*KETENTUAN TUGAS*
Tulis kembali bagian kutipan pilihan yang dimulai dengan "KSS Fotografi : Gagasan, Estetik" dan berlanjut sampai "resolusi bermega-mega pixel.", dengan mengganti "handphone" menjadi "ponsel".

Kamis, 26 September 2013

KSS Fotografi : Gagasan, Estetik dan Teknik


Teknologi memang sudah menjadi sebuah gaya hidup. Seperti handphone, kini bisa dikatakan menjadi barang primer dikalangan masyarakat kita, bahkan banyaknya bisa melebihi jumlah dari penggunanya. Sama halnya dengan sebuah kamera, saat ini sudah bukan menjadi barang aneh lagi, hampir semua orang kini mempunyai kamera. Karena handphone yang dijual di pasaran sekarang juga dilengkapi fasilitas kamera dengan resolusi bermega-mega pixel.

*BAGIAN DATA*
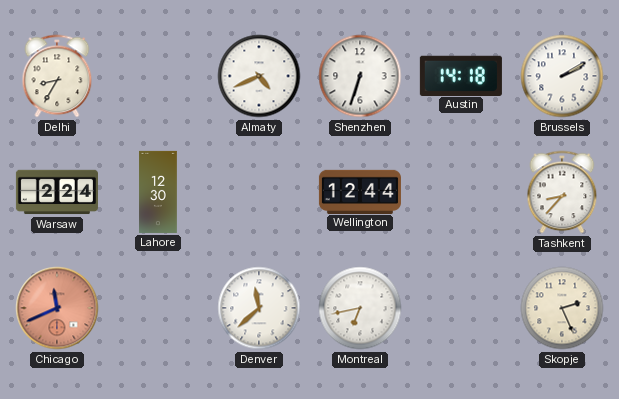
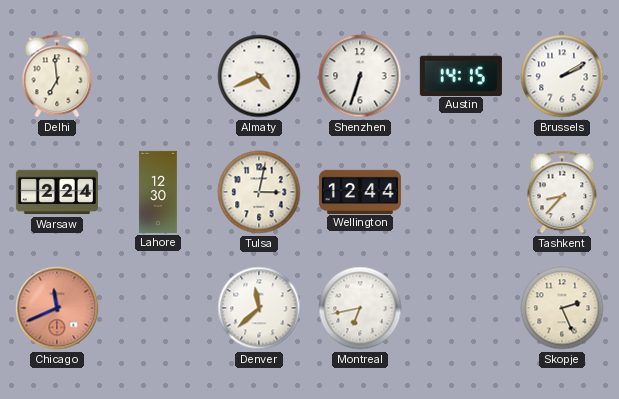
Delhi: 8:35 -> 6:59
Austin: 14:18 -> 14:15
Tulsa: none -> 3:02
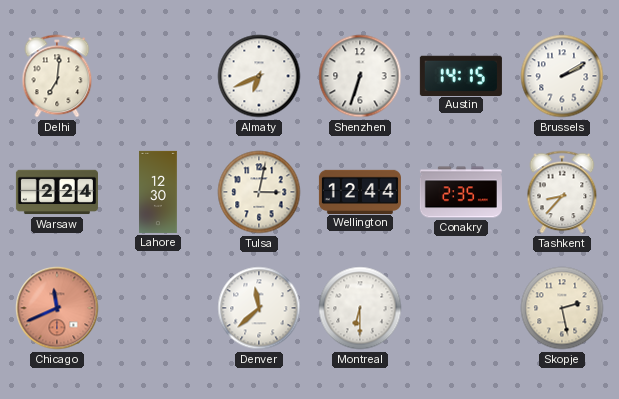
Delhi: 6:59 -> 7:01
Almaty: 4:41 -> 6:41
Conakry: none -> 2:35
Montreal: 6:43 -> 6:30
Skopje: 2:26 -> 2:28
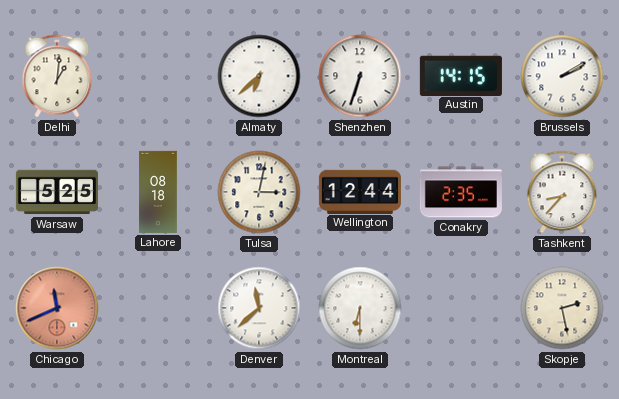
Delhi: 7:01 -> 1:01
Almaty: 6:41 -> 6:38
Warsaw: 2:24 -> 5:25
Lahore: 12:30 -> 08:18
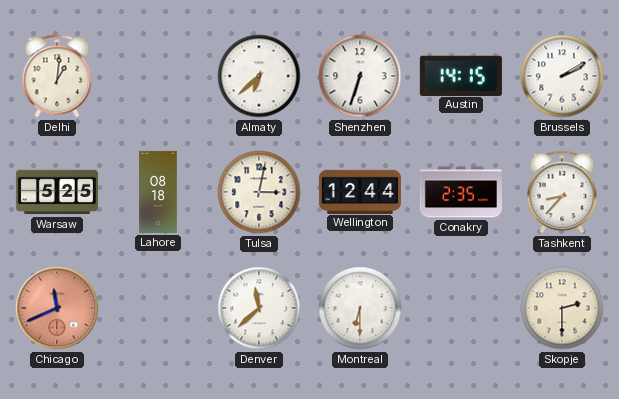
Skopje: 2:28 -> 2:30
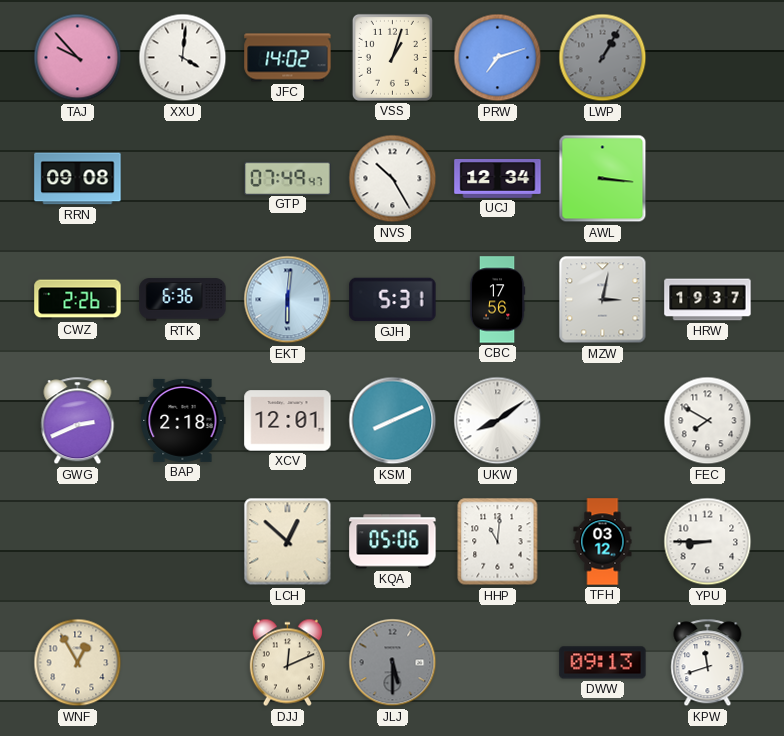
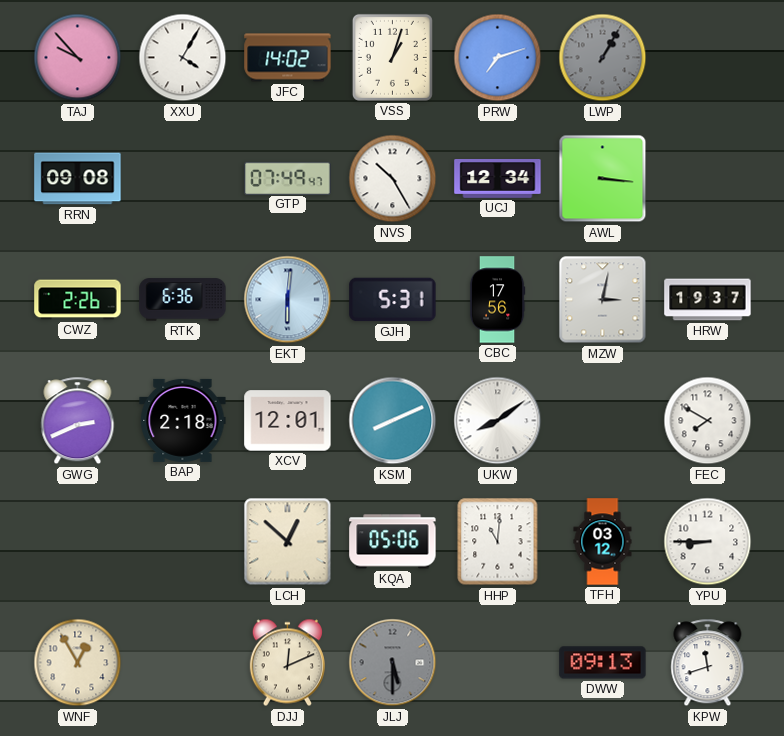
XXU: 4:01 -> 4:05
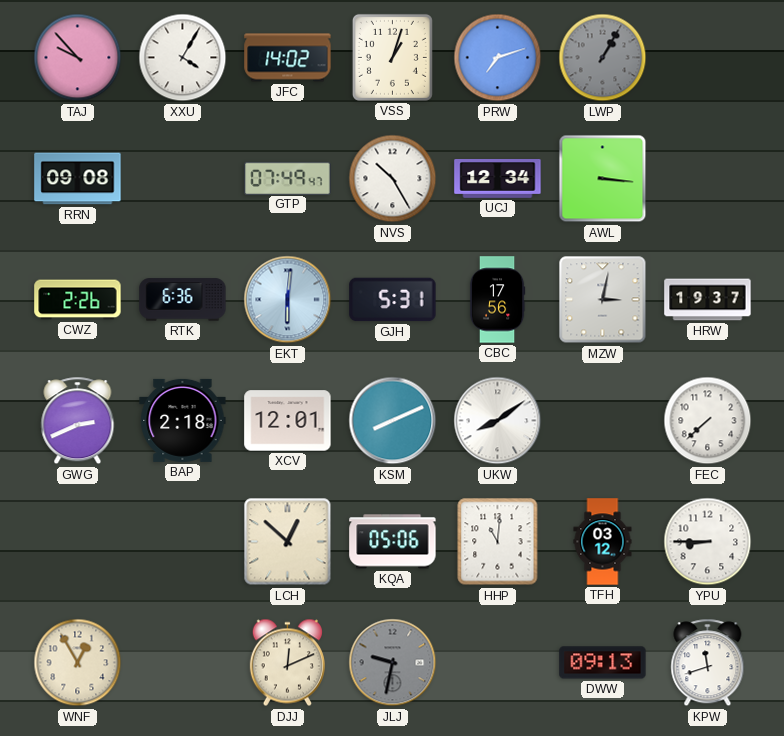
FEC: 7:50 -> 7:38
JLJ: 5:30 -> 9:32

*JAWABAN LATIHAN*
KSS Fotografi : Gagasan, Estetik dan Teknik


Teknologi memang sudah menjadi sebuah gaya hidup. Seperti ponsel, kini bisa dikatakan menjadi barang primer dikalangan masyarakat kita, bahkan banyaknya bisa melebihi jumlah dari penggunanya. Sama halnya dengan sebuah kamera, saat ini sudah bukan menjadi barang aneh lagi, hampir semua orang kini mempunyai kamera. Karena ponsel yang dijual di pasaran sekarang juga dilengkapi fasilitas kamera dengan resolusi bermega-mega pixel.